[[ EXERCISE INPUT open ]]
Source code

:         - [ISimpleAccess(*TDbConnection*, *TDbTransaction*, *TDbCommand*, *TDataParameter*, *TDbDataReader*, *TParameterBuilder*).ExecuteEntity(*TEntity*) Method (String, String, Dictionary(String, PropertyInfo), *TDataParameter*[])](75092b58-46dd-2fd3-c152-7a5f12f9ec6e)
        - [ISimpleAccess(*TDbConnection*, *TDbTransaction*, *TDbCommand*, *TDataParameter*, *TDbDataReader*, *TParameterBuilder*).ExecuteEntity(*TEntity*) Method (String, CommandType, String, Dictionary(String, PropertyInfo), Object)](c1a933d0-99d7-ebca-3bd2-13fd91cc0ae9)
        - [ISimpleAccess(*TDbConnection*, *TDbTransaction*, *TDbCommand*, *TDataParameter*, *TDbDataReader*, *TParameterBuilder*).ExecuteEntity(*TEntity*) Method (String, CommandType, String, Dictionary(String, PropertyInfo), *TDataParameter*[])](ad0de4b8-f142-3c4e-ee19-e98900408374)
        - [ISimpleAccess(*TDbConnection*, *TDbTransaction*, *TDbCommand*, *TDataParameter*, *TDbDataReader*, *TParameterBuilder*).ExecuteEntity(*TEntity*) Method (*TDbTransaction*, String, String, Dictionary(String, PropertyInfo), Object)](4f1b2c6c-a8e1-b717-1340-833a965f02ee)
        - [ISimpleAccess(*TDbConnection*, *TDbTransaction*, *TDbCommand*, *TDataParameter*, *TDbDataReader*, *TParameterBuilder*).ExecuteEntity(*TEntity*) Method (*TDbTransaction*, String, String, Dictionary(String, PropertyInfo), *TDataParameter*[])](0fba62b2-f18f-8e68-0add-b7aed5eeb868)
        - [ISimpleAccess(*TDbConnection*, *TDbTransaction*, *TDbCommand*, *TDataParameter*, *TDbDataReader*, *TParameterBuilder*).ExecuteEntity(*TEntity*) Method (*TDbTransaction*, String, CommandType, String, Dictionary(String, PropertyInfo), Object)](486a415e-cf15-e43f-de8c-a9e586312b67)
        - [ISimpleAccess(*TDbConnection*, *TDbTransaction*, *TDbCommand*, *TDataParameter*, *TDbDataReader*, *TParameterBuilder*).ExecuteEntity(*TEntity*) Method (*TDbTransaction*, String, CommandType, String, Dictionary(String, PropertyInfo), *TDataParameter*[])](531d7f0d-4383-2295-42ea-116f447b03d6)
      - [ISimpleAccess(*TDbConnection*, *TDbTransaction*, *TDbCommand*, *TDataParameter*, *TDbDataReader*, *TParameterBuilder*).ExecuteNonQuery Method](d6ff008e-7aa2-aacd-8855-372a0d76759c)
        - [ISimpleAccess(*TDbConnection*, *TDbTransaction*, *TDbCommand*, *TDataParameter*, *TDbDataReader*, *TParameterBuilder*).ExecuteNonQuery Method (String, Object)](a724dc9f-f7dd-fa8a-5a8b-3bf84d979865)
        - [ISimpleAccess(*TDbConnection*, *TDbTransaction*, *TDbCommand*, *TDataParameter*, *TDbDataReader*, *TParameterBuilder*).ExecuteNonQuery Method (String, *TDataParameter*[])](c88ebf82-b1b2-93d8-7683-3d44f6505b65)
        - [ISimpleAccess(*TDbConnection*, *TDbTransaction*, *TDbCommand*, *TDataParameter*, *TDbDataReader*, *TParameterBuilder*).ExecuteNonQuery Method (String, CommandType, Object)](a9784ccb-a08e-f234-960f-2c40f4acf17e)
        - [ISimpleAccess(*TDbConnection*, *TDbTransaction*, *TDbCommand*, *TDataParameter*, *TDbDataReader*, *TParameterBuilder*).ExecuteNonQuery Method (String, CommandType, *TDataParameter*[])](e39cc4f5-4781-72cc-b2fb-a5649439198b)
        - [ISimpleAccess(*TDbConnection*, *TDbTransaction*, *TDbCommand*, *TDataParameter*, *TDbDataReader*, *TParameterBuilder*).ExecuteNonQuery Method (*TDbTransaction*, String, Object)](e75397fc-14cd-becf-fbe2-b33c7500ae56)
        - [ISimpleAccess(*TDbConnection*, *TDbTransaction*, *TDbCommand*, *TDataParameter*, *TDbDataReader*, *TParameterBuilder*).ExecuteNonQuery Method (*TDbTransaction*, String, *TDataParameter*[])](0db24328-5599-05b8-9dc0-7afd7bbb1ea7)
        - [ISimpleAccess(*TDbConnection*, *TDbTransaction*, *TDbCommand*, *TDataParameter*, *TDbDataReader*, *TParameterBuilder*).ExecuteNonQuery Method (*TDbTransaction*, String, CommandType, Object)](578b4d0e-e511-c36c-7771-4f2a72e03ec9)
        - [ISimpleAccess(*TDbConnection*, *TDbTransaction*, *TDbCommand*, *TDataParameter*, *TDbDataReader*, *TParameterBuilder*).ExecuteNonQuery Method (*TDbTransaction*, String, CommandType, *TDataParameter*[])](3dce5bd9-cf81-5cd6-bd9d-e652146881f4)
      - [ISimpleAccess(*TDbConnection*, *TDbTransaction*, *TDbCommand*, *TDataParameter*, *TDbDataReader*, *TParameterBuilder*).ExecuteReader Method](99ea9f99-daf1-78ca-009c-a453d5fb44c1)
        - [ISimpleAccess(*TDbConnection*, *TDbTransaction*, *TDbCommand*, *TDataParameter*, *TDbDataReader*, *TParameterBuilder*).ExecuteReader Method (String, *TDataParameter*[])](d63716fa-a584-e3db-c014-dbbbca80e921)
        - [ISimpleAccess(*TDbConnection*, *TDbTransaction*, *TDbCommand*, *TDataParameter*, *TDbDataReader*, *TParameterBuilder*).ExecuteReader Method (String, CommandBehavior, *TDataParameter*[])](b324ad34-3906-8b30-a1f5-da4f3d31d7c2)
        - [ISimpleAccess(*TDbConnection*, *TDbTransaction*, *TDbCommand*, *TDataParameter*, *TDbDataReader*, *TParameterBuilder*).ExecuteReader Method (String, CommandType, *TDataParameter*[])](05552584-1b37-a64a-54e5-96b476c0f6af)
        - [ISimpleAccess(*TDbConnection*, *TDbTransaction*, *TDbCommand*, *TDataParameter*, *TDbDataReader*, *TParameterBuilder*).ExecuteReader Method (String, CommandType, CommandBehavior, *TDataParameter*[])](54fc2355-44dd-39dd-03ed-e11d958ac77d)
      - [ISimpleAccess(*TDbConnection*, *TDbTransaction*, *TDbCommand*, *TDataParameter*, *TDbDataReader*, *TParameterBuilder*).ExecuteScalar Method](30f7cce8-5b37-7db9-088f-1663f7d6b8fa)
[[ EXERCISE INPUT closed ]]
- [WORK ORDER]
Identify every line of the data above that contains the string "aacd", matching case exactly, and copy each of those lines in full.

- [ANSWER]
      - [ISimpleAccess(*TDbConnection*, *TDbTransaction*, *TDbCommand*, *TDataParameter*, *TDbDataReader*, *TParameterBuilder*).ExecuteNonQuery Method](d6ff008e-7aa2-aacd-8855-372a0d76759c)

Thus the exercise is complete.